In the data, find the word "lines" and copy out every line that has it.

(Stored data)
────────────────────────────────────────

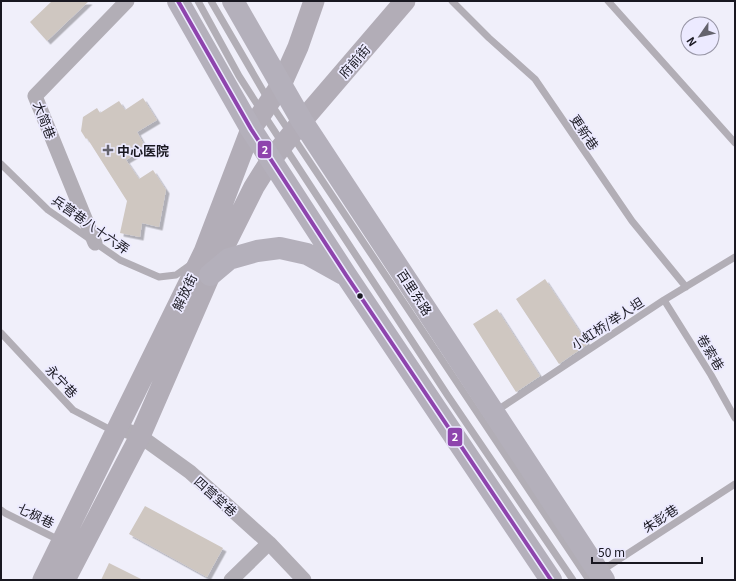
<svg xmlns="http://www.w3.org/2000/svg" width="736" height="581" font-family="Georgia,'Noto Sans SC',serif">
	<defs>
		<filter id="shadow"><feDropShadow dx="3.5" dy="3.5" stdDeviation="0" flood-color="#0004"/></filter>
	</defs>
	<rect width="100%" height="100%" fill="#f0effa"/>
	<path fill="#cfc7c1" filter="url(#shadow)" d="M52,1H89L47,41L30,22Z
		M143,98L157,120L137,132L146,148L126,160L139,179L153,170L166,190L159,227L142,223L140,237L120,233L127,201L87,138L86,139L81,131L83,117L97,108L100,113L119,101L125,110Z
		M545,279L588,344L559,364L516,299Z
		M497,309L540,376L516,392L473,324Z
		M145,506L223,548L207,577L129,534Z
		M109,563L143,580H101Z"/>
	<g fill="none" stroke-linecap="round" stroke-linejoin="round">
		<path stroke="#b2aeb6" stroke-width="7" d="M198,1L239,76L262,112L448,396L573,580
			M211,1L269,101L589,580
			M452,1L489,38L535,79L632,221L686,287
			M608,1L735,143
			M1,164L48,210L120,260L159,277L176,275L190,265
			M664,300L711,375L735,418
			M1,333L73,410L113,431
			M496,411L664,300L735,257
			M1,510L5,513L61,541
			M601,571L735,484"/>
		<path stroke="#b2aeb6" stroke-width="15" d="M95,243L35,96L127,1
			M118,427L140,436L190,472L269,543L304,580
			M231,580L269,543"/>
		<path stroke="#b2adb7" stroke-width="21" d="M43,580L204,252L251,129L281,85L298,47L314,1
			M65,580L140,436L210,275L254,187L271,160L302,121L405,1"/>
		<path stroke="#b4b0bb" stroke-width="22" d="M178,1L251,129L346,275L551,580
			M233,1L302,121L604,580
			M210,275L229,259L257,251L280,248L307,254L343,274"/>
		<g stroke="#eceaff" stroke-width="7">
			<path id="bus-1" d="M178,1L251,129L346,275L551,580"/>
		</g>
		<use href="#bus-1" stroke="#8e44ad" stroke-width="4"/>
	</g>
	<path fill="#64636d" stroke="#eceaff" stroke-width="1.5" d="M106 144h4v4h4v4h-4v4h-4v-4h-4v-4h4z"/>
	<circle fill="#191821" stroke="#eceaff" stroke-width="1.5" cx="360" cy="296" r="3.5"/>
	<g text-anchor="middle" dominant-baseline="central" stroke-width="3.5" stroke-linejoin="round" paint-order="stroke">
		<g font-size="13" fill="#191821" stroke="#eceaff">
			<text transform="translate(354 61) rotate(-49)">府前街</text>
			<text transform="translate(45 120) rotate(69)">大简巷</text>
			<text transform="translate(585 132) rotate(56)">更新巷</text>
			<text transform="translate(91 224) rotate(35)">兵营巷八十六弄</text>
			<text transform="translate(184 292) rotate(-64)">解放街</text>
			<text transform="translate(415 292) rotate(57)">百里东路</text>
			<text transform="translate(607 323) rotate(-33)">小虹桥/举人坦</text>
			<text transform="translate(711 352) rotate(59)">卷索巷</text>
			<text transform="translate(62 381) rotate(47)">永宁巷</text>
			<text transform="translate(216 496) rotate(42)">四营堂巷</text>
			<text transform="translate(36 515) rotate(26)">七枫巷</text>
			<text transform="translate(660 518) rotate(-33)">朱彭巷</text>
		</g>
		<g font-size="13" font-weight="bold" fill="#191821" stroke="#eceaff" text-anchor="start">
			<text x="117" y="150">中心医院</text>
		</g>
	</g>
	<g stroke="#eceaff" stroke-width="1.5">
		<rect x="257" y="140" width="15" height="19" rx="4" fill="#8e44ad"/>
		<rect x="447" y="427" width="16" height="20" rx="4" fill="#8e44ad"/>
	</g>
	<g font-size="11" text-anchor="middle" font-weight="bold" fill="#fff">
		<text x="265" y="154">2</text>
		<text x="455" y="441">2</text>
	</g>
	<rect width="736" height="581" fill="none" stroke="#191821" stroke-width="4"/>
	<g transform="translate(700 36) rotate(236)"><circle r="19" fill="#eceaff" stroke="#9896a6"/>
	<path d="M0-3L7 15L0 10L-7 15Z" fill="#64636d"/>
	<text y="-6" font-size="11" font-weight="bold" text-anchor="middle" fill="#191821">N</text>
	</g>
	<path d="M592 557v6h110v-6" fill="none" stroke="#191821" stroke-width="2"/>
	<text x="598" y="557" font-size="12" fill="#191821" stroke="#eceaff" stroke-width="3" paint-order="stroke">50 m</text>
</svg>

────────────────────────────────────────

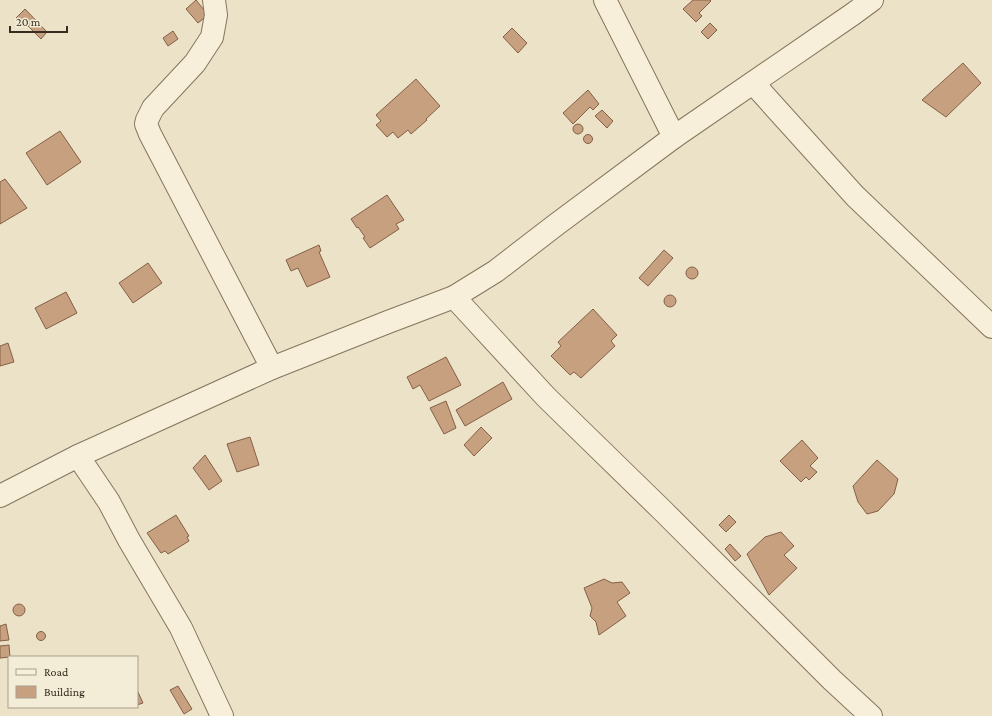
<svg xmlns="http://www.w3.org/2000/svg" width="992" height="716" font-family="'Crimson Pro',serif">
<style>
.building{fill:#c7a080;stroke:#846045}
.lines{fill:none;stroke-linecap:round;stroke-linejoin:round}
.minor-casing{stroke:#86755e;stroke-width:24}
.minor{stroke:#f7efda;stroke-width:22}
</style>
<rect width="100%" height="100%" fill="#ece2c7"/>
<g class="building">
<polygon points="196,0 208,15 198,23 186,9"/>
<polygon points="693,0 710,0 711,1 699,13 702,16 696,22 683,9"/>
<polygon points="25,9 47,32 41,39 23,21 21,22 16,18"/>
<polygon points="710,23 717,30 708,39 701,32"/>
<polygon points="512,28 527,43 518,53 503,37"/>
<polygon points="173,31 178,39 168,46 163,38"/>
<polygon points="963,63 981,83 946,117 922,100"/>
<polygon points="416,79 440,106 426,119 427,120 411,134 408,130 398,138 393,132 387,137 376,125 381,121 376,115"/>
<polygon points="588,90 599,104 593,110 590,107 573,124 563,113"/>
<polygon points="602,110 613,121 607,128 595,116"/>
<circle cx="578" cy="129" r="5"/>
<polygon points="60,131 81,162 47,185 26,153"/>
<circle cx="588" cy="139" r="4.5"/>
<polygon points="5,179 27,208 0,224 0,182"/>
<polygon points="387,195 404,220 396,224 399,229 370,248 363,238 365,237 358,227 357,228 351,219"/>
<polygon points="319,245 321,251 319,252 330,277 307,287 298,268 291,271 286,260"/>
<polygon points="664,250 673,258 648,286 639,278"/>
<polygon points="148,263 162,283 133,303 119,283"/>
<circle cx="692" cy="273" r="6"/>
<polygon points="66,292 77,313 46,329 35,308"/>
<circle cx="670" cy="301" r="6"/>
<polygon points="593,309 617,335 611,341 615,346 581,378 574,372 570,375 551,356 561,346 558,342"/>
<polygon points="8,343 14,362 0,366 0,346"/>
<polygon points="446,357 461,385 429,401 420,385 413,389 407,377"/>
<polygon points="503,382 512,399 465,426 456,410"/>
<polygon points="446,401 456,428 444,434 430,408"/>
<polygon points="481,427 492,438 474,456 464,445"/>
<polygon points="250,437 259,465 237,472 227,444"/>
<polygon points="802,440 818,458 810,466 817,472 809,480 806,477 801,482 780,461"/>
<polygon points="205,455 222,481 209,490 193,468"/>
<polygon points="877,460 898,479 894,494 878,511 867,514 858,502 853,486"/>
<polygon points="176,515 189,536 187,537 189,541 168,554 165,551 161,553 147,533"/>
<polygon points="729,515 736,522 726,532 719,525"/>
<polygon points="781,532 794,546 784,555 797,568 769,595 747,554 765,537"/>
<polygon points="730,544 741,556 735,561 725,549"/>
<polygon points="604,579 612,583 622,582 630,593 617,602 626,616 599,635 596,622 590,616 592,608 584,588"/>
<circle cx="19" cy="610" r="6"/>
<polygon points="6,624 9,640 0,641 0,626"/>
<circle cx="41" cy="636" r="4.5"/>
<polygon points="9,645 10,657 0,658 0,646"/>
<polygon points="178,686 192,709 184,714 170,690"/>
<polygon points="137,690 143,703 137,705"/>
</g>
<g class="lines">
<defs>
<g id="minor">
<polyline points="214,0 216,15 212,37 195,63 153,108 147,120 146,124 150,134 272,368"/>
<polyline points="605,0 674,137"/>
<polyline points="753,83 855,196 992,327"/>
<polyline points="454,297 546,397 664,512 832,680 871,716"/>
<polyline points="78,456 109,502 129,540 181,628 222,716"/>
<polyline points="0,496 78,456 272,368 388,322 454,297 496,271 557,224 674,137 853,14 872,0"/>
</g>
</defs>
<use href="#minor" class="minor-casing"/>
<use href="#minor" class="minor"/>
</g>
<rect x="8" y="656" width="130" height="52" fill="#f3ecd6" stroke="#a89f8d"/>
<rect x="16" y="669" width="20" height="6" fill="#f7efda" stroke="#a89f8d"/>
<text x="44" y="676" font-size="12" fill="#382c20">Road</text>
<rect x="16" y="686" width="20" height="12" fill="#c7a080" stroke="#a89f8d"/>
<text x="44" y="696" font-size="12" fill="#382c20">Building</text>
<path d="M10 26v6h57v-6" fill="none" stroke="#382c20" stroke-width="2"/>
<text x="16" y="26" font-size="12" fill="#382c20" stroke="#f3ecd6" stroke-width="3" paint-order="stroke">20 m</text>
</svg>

────────────────────────────────────────

* **Task answer**:
.lines{fill:none;stroke-linecap:round;stroke-linejoin:round}
<g class="lines">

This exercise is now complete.